Prime Focus plans to expand its vfx services and stereo 3d post production and conversion services and Finish is aiming to fill its new premises, which are three times larger than its old offices, by “expanding all service operations as well as our workforce”.

Regional growth

As well as widening their service offer, a handful of post houses are looking to expand into new territories next year, either overseas or in the UK. The BBC’s imminent move of key departments to Salford Quays has accelerated any pensively planned moves to the regions by quite a number of facilities, which look set to have regional bases by the end of 2011.

Evolutions (which was on the verge of being taken over by Prime Focus last month if consistent rumours are to be believed) is one of those looking to acquire or expand organically into new and as yet unspecified territories. As is kids post specialist Platform, which is “looking at the potential of opening regional facilities”. Bristol’s Films at 59 is planning on setting up over the border and “having a presence in Cardiff”, while Envy is also setting its sights outside of London. “Once our new building or floor is open, we’ll be done with Envy London,” says Cadle. “Then we’ll look outside to the regions. We’re likely to look to acquiring in the regions as we’ll probably have to buy in to the regional skill base.”

Foreign expansion
Outside of the UK, Prime Focus, already a huge global player with offices in London, New York, LA, Canada and India, hasn’t ruled out increasing its global presence. “With our global reach we look for growth into territories we don’t yet work in and look for symbiotic partnerships,” explains Prime Focus UK md Simon Briggs. “We are looking at lots of different things – some will come to light, some won’t. We always look to be proactive in growing the business, whether through company acquisition or company partnerships.”

Another UK post house with offices abroad – in New York and Shanghai – Smoke & Mirrors says 2011 will be about “continued expansion across the board including moving into new territories.” The Farm Group also singles out “international expansion” for the coming year.
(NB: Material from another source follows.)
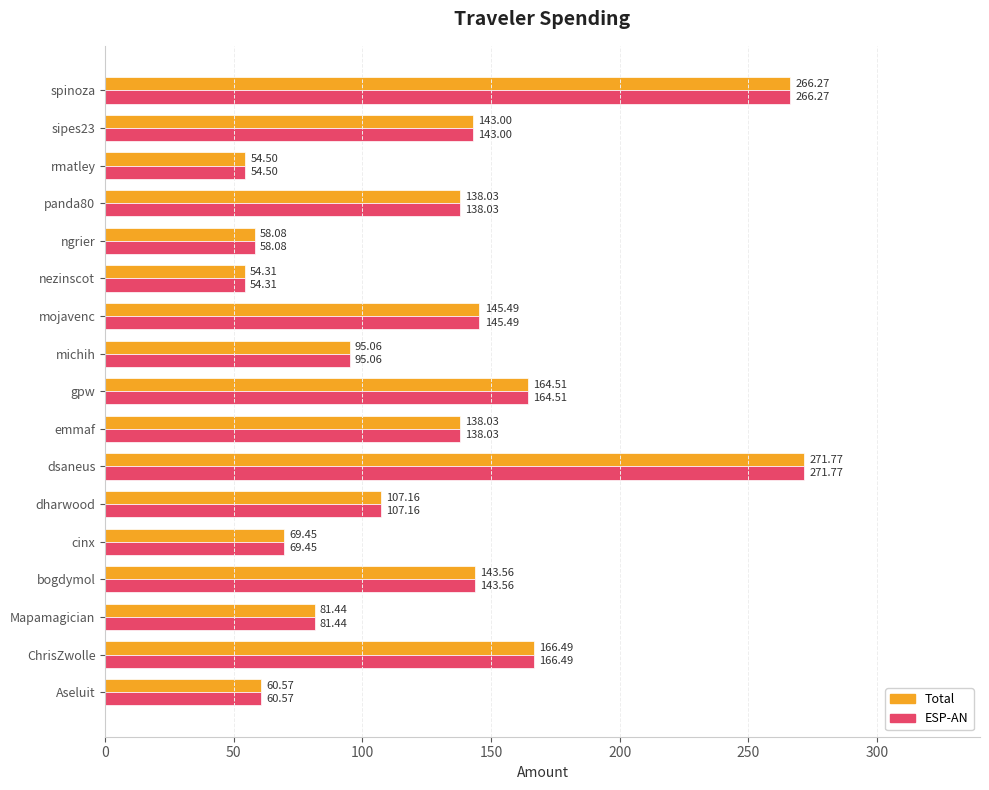

Is the value of ESP-AN at cinx greater than the value of Total at Aseluit?

Yes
And so too does Absolute, which is “diversifying into overseas markets”.

Meanwhile, The Mill, which has large premises in New York and LA, is “expanding our LA operations, moving the office to larger premises to accommodate its growth.”
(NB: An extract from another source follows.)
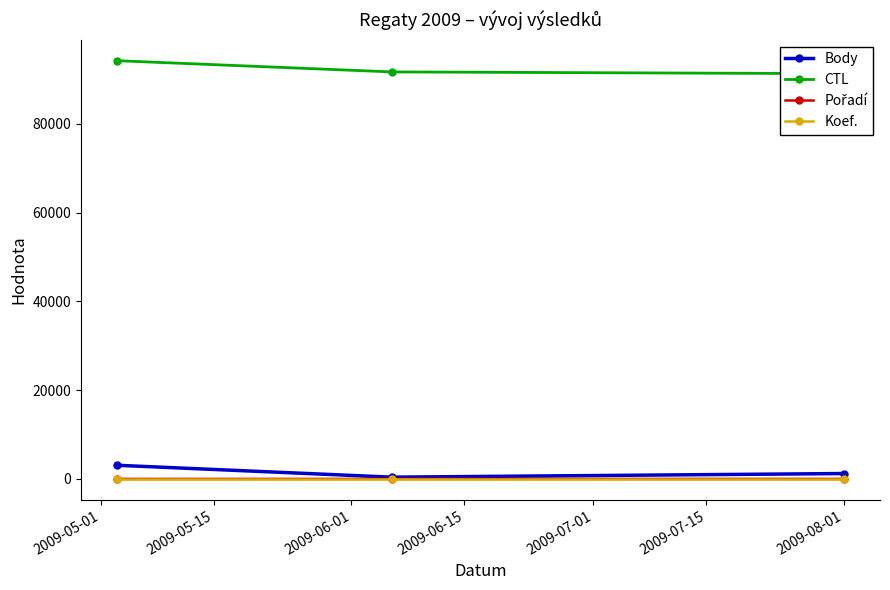

What is the maximum value for Body?

3080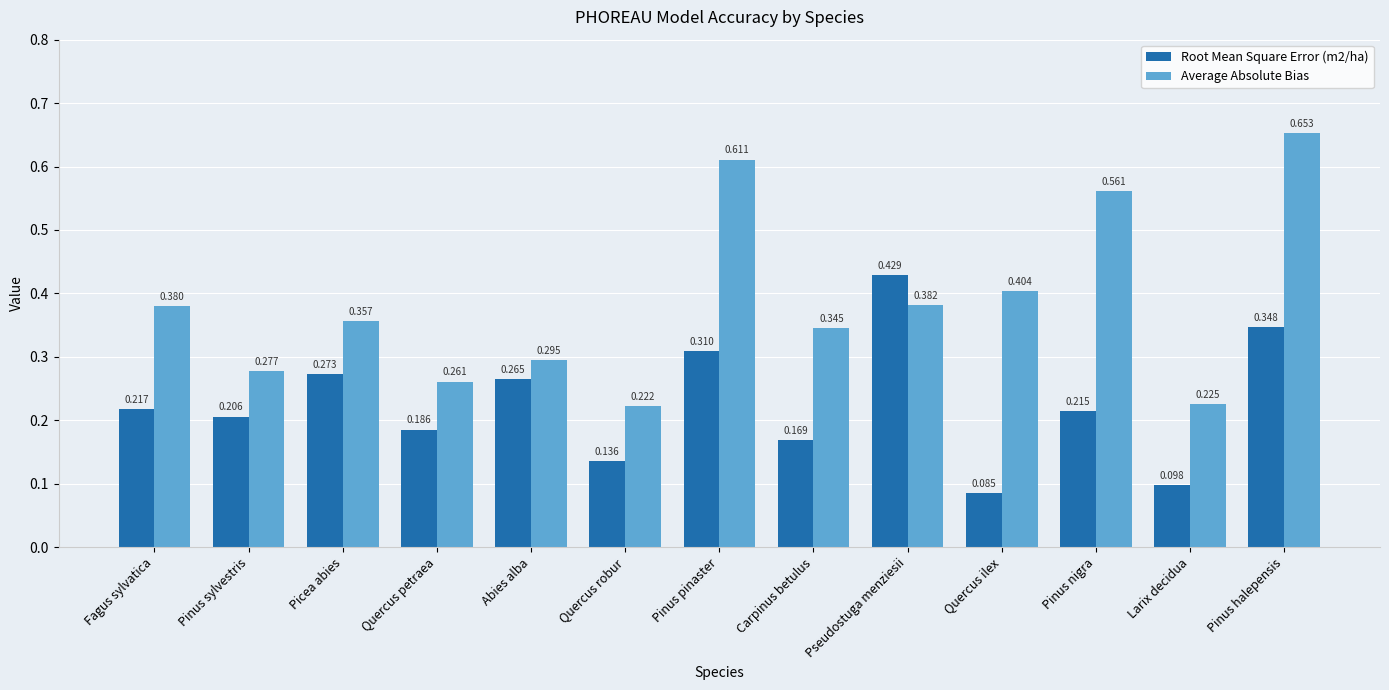

Which category has the highest value in the Average Absolute Bias series?

Pinus halepensis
What is a post house anyway?
The post production industry is an ever-evolving beast, and the leading players are continually innovating.
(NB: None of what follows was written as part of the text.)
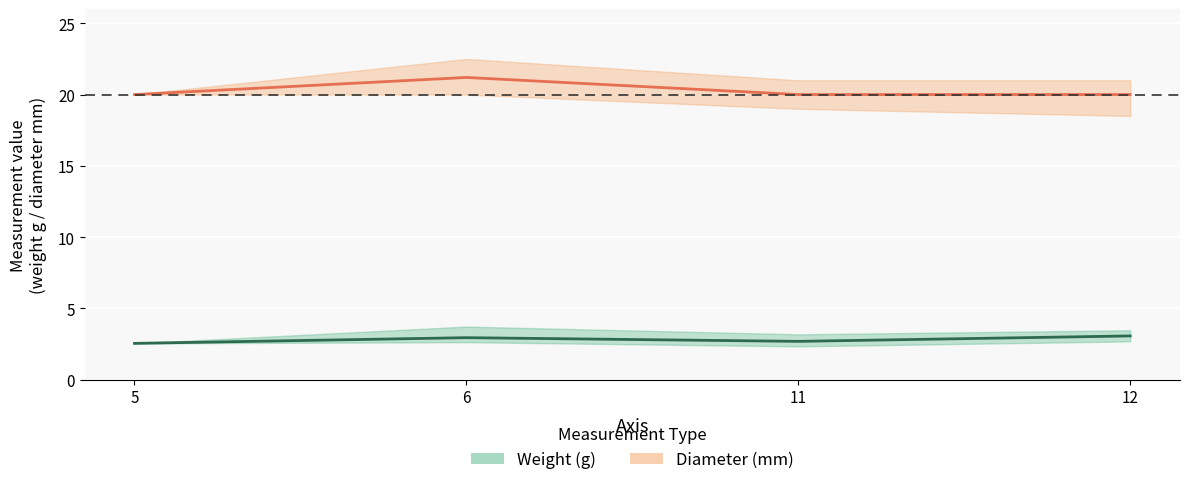

At which label is diameter closest to 20?

5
And, as well as concentrating on enhancing the service side of post, some cg/ vfx-focused houses have also made concerted moves up the production food chain. A growing list of ‘post’ houses are now distancing themselves from the term ‘post production’ and subtly re-branding their offer to more accurately reflect what their business means today: “We’ve spent most of the year talking about the death of post production,” says The Mill’s md Darren O’Kelly. “We think post as a term comes from a very non-digital, non-integrated way of working. We can jump into the production pipeline at any point and we very often now produce content ourselves as we have the talent inhouse to do that.”

So, says O’Kelly, “We’re very conscious of positioning ourselves as a vfx studio/ production partner, which is an accurate positioning based on the activity we do. We’re focused on working with brands and directing our own content – we’re not going to try and step on our client’s toes, and of course we still work hand in glove with directors in a traditional way. One size doesn’t fit all.”

Likewise, Prime Focus’ Briggs, says: “We don’t really regard ourselves as a post house anymore. The old model of post is fairly inappropriate for the times. We’re a ‘visual entertainment service company’, which is meant to summarise how we service clients. On the commercials side we quite often behave more like a production company – we engage directly with clients as and when we’re asked to. Our business needs to be adaptable.”